I’m caught in a vicious cycle of not caring what I eat then suddenly being overcome by guilt and trying to get right. So what do I do to make myself feel better? I go onto IG of course. I enjoy tracking people’s attempts at working out only to fail after week one. I completely get them. They are my people. I mean, last week, after looking and relooking at Ashanti’s IG and her bangin’ bod I psyched myself up for the gym. I started psyching myself up on Monday. By Friday I hadn’t even removed my gym bag from the corner of the closet I hid it in to avoid the guilt that came with seeing it every day. But I did successfully check out a ton of workout vids on IG.
And by Saturday afternoon I had packed my gym bag. My grand plan was to go for a one-hour high intensity workout after my salon date. I went to the salon. Then stopped by the supermarket to pick some water because I was thirsty and hydration is important when one plans to work out. I started driving towards the gym. Next thing I knew, I somehow missed the turning to the gym and drove straight home. I told myself it was for a reason because the clouds were fat with rain and I needed to get our laundry from the line. I mean, who wants their clothes getting wet after all the work of washing them? Logical Practical reasons.
And I did indeed make it to the gym on Sunday morning before going to church. And it felt great. I mean, I still remember that exhilarating post workout feeling. To be honest, I think I’ve used up more energy trying to cling on to that feeling in the week since I was last seen at the gym, than I used at the gym that morning. I’ve used all sorts of excuses this week; from work to not feeling well to needing to be home to cook for bae. Name it, I’ve used it.

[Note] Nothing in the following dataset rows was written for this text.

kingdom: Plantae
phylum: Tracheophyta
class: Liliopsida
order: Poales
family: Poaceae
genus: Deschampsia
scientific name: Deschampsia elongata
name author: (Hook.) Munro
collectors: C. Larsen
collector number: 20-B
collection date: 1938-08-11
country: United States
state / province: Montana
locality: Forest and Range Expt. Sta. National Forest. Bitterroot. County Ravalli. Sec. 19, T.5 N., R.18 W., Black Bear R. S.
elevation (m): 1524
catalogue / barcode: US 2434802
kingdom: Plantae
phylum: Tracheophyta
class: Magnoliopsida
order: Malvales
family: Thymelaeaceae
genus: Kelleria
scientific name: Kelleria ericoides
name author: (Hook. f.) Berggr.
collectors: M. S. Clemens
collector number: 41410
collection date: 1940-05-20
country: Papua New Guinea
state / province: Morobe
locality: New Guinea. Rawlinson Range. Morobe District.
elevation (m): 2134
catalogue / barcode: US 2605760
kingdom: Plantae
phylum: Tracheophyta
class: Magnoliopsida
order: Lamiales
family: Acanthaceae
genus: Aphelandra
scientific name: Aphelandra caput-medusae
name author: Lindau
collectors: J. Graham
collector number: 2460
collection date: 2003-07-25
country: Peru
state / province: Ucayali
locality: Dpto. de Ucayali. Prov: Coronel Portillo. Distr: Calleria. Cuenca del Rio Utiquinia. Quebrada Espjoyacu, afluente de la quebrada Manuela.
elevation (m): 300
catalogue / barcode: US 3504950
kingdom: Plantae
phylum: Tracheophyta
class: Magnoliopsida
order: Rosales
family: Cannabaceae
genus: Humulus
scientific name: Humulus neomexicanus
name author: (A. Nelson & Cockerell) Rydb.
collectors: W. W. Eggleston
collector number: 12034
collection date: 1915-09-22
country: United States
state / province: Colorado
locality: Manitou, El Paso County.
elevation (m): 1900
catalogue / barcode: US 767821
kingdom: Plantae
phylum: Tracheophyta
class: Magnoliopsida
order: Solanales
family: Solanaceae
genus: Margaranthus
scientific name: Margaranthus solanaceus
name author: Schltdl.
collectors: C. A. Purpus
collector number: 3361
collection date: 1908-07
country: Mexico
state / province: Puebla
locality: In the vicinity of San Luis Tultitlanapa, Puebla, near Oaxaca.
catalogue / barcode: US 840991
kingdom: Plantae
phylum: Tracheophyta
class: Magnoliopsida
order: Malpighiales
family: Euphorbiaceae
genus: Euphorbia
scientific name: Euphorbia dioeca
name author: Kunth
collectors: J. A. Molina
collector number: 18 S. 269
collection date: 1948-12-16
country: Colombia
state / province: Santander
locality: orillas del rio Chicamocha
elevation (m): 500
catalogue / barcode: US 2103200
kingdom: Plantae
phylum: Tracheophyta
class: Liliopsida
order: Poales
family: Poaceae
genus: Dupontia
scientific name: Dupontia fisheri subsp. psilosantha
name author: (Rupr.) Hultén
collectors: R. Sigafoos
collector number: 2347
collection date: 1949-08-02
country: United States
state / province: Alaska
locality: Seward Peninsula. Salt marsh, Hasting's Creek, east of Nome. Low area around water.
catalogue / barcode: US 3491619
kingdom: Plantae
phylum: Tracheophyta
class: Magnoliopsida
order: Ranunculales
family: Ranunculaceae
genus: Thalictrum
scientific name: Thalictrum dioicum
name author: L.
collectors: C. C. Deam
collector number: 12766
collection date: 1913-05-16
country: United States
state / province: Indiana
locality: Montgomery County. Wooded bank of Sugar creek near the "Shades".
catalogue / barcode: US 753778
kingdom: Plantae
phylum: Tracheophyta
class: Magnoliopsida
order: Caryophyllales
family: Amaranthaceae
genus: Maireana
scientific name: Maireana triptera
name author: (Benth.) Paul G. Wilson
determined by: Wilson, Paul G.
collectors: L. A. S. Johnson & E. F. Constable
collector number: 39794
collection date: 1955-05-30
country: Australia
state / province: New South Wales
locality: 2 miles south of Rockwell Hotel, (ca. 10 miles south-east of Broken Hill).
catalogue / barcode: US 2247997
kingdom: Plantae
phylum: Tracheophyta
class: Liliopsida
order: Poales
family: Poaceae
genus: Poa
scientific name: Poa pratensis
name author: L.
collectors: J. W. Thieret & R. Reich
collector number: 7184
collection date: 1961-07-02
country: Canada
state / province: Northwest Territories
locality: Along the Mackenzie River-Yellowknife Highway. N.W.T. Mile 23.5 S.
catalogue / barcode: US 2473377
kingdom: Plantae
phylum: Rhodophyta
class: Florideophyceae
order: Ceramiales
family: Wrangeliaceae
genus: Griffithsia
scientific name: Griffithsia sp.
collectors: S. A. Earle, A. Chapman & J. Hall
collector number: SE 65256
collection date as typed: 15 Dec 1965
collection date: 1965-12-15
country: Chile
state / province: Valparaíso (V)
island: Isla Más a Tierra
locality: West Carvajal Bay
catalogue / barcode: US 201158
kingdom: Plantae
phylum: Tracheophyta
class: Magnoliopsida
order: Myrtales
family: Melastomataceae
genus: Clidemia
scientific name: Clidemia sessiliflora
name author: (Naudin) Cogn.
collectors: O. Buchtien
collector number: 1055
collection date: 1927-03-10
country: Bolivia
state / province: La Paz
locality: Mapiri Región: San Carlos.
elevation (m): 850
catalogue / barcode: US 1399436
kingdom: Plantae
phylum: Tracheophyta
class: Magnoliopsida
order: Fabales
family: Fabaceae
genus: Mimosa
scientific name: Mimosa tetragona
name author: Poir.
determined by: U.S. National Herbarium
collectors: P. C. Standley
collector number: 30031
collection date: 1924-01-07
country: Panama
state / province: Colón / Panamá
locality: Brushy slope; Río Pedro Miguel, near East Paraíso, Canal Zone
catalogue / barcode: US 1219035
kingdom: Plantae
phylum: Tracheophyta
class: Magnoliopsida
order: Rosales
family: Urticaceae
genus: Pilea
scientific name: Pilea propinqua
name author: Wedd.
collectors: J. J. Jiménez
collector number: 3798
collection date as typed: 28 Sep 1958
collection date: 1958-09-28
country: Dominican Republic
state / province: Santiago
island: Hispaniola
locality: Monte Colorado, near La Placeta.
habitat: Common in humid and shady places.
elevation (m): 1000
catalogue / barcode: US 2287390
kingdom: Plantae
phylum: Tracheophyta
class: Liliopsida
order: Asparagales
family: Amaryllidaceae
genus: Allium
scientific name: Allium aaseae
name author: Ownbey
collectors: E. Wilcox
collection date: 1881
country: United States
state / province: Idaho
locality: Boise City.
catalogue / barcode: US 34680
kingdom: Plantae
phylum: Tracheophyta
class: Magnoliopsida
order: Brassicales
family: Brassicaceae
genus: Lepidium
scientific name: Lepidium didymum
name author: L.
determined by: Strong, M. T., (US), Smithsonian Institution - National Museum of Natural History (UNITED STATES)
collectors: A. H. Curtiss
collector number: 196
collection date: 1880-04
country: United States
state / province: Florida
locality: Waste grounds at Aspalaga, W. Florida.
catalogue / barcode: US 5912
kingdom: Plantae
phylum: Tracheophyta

And I feel terrible, I really do. I’ve been spending a considerable amount of time in front of the giant mirror I convinced the husband to buy, scrutinizing my body for signs of weight gain. I’ve checked out both my on and off-duty – on is when I suck in my stomach, telling myself it’s a great exercise for the core, off is when I just let it all hang out. I think the husband only sees that when I’m dead asleep and have therefore lost all consciousness and/or will to hold onto the on-duty stomach – versions of my body and told myself I’m not doing too badly.
That was, until yesterday when I put on some small shorts and they fit better than they did when I wore them during our honeymoon. I should have been happy right? Wrong. I realized they’re marked size 18 UK. I’ve been a size 14 UK bottom for the last couple of years so why the hell am I fitting perfectly into shorts that a size 18 UK? Do you know what that did to my weight-esteem? I mean really…I know for sure that I’ve not gone up two sizes but damn!
So, what is my plan of action. I’m finishing this little rant then I am going to have a small breakfast while I scroll through IG looking for workout videos. I need inspiration. I won’t lie and pretend that I do not draw immense pleasure from seeing people continuously post their workout pics and videos only to see no difference in their before and after pics/real life because you know what: I’m a sadist. I am. I want us all to be fat together. I want us all to plan our trips to Cold Stone and all other sinful places and not give a pig’s badonk about our weight.
I want us to be in this struggle together. Is that too much to ask for?